§ Supplied material:
+ + + +

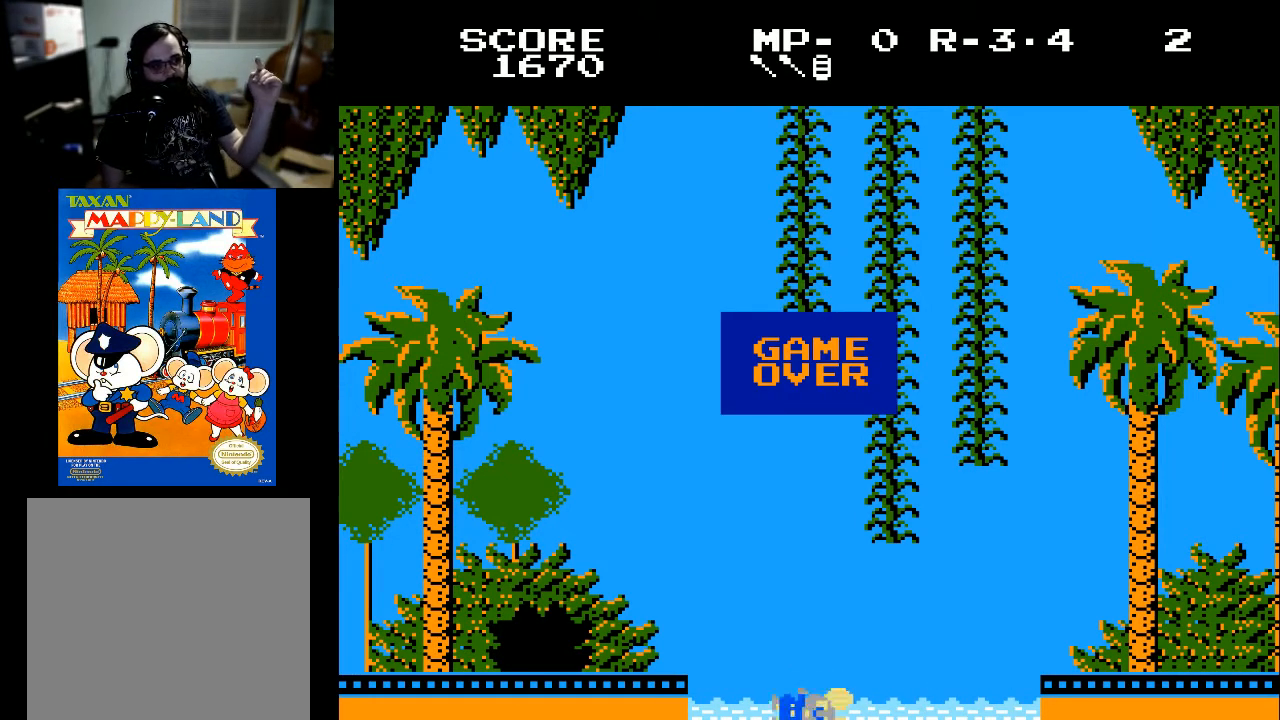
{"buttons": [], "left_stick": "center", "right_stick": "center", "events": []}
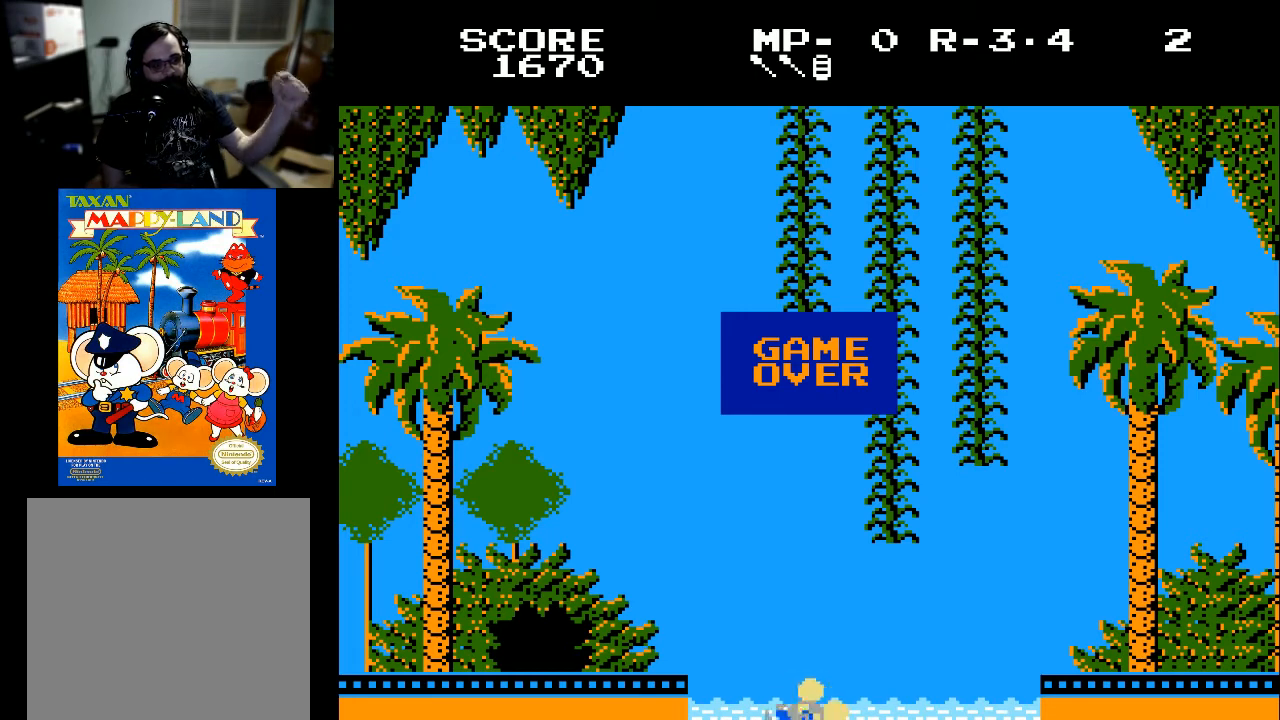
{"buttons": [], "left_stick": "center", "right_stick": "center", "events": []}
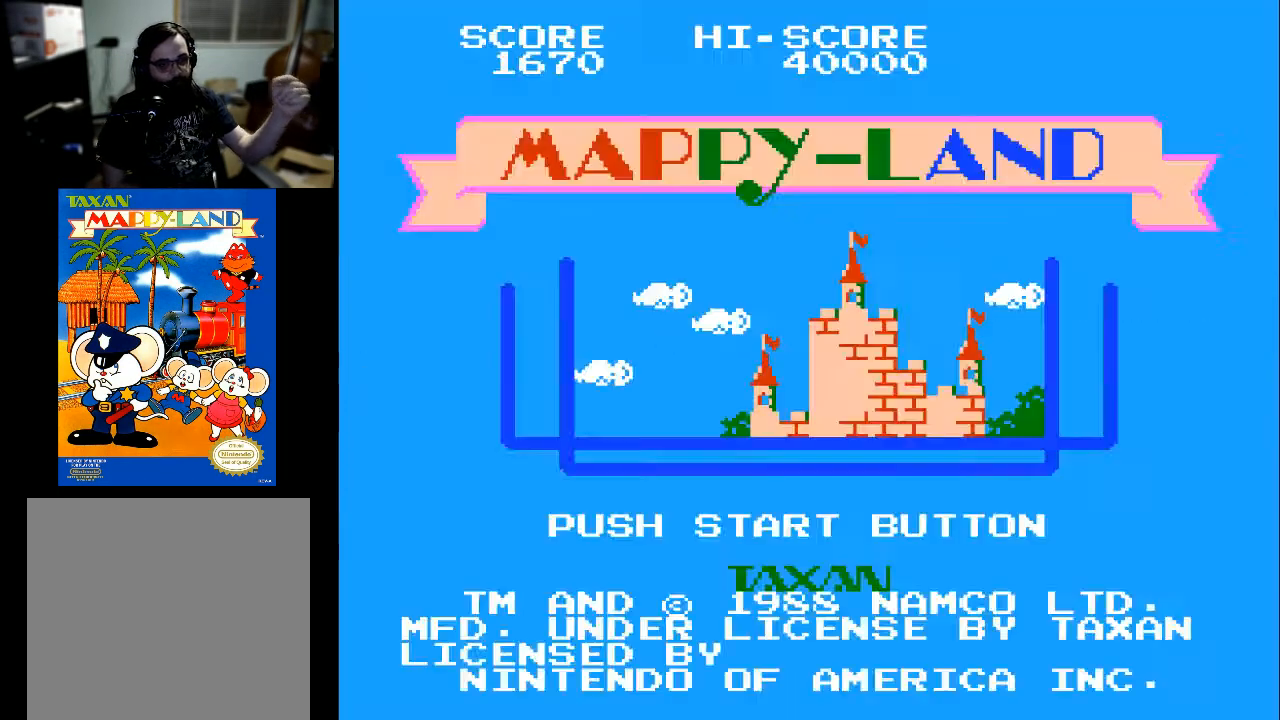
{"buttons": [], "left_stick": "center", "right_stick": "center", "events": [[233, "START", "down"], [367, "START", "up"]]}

+ + + +

Your task is to output the material word for word while leaving out every image.

{"buttons": [], "left_stick": "center", "right_stick": "center", "events": []}
{"buttons": [], "left_stick": "center", "right_stick": "center", "events": []}
{"buttons": [], "left_stick": "center", "right_stick": "center", "events": [[233, "START", "down"], [367, "START", "up"]]}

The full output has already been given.